:: WORK REQUEST ::
Decide whether each statement agrees with the course notes on order and disorder, answering yes or no and quoting the words of the notes that settle it: (a) Cybernetic Serendipity took place in London in October 1968; (b) Georg Nees first publicly exhibited computer-made artwork in 1968; (c) the STUDIO is open on evenings from Monday through Thursday.

:: EXTRACT PROVIDED ::

09-13 Order/Disorder


    • Reminders
      • Office hours on Tuesday evenings, 4-7pm in the STUDIO
      • Occasional office hours on Sunday evenings (…check Discord)
      • The STUDIO is open during evenings, Mon-Thu, 5-11pm.
      • Course Discord is active
    • Mini-Lecture
      • Order and Disorder (25m)
    • Technical Concepts
    • Work Session
      • Make some plots.

Theme: Order and Disorder

One of the first international group exhibitions of computer art was called Cybernetic Serendipity, which took place at the London Institute of Contemporary art in October 1968. What’s the definition of the word “serendipity?

In this 1968 recording, Jasia Reichardt (1933—), the curator and organizer of the exhibition, presents the programme.

Too little predictability, and the viewer is confused. Too much, and they are bored. In a generative system, how can we find the right amount?

Randomness, chance, aleatoric form, order vs. disorder. Taken together, these comprise only one of many themes that are explored in computer arts, but it is an important one. You will recall Vera Molnár (1924—), in the interview we watched, discussing how she used the computer as a tool to create “surprise”.

As computers are well-known for only doing what they are told, a significant thread in computer art is the abiding problem of wringing surprise from the computer’s plodding logic, of creating a machine to produce serendipity. Per Molnár: “This may sound paradoxical, but the machine, which is thought to be cold and inhuman, can help to realise what is most subjective, unattainable, and profound in a human being”.

Georg Nees (1926-2016) was a German artist and mathematician, and a contemporary of Molnár’s. Like many of the earliest computer artists, he programmed his works by punched cards, and then plotted them on the ZUSE Graphomat Z64, an early digital plotter. In February 1965 Nees became the first person to publicly exhibit artwork made on a digital computer. His 1968 work, Schotter, shown below, is one of the best-known classics of early computer art. A gradient from order to disorder, it is emblematic of the struggle of the computer artist.

:: LISTED ENTRIES ::

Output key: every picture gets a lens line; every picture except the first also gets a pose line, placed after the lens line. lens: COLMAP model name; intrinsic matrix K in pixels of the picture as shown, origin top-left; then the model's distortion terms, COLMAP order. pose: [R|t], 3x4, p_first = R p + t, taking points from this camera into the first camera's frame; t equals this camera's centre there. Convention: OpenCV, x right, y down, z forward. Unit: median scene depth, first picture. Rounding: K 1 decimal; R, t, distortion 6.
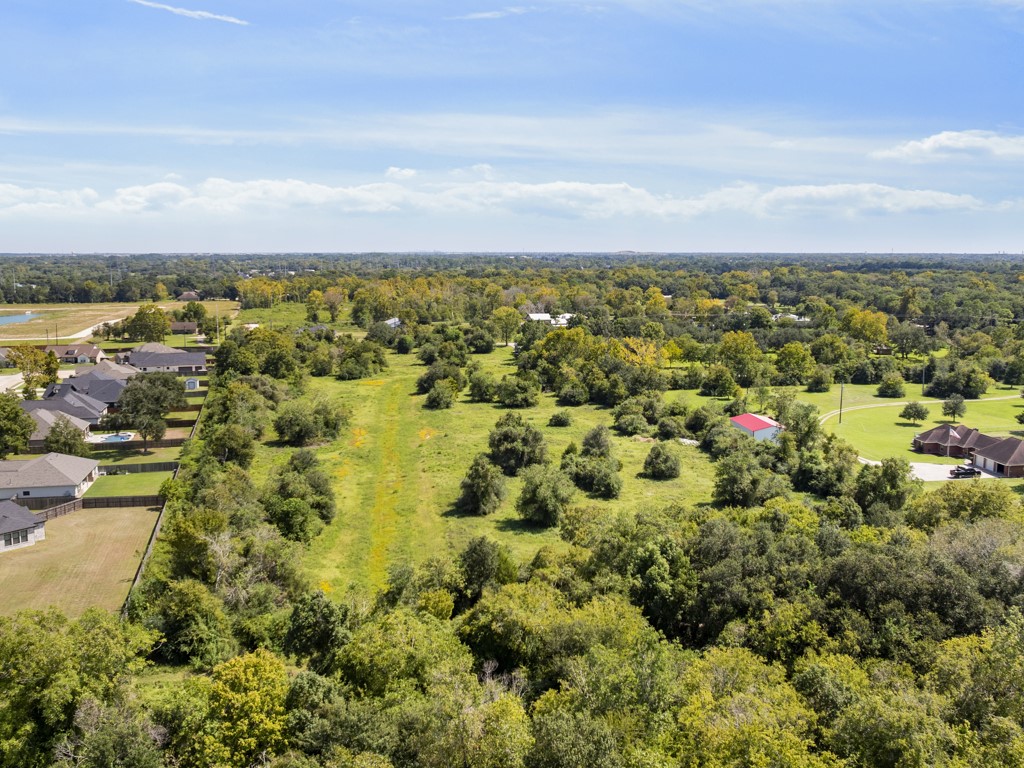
==
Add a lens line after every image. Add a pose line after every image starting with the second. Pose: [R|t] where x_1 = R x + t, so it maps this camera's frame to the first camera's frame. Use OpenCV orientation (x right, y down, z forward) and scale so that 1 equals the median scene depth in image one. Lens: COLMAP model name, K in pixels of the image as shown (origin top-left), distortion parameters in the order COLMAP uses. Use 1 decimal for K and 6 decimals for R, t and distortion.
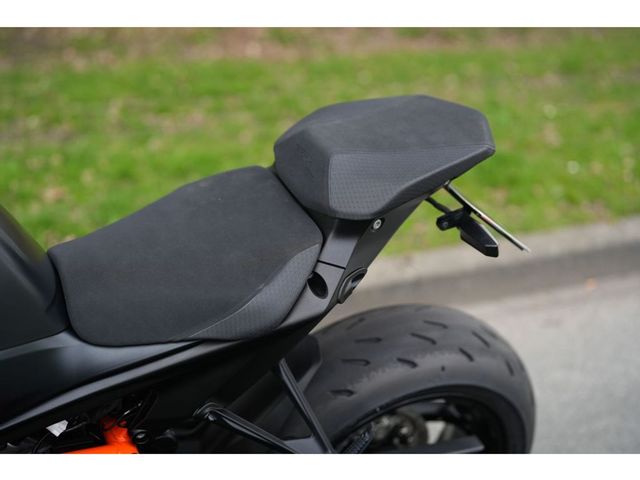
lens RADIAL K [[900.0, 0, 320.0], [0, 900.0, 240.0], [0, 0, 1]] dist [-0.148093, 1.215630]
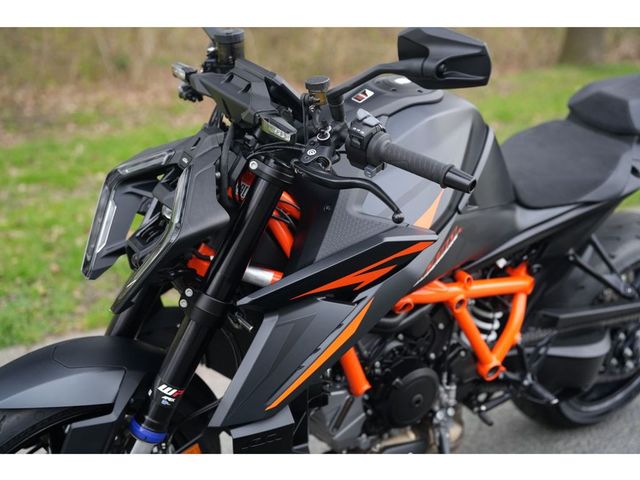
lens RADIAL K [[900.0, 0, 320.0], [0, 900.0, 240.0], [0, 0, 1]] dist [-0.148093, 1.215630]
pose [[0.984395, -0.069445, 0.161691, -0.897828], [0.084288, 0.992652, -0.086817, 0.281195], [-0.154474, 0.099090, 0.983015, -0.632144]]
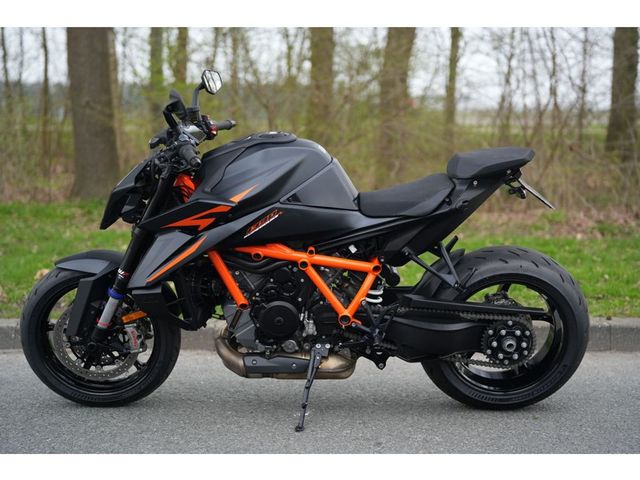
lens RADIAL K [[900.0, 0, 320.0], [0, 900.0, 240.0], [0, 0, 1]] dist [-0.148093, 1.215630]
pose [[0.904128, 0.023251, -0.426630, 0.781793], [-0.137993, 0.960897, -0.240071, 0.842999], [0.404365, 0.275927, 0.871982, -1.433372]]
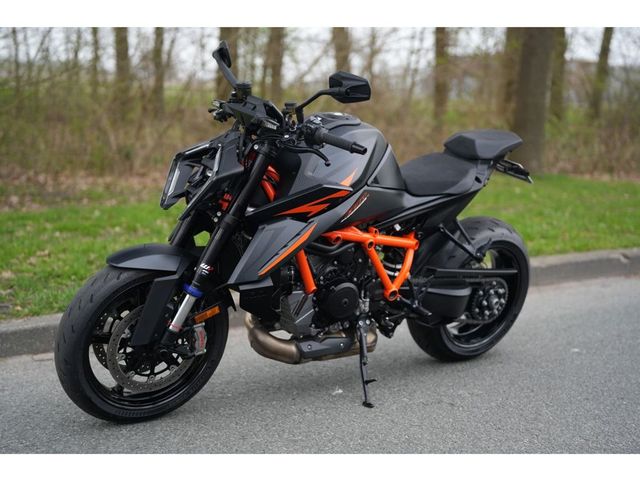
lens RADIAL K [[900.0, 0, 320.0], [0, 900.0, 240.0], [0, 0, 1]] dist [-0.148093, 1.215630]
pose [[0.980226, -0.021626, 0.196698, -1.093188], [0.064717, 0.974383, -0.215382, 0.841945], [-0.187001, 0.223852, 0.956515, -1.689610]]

:: SOLUTION ::
(a) Yes: "which took place at the London Institute of Contemporary art in October 1968"
(b) No: "In February 1965 Nees became the first person to publicly exhibit artwork made on a digital computer."
(c) Yes: "The STUDIO is open during evenings, Mon-Thu, 5-11pm."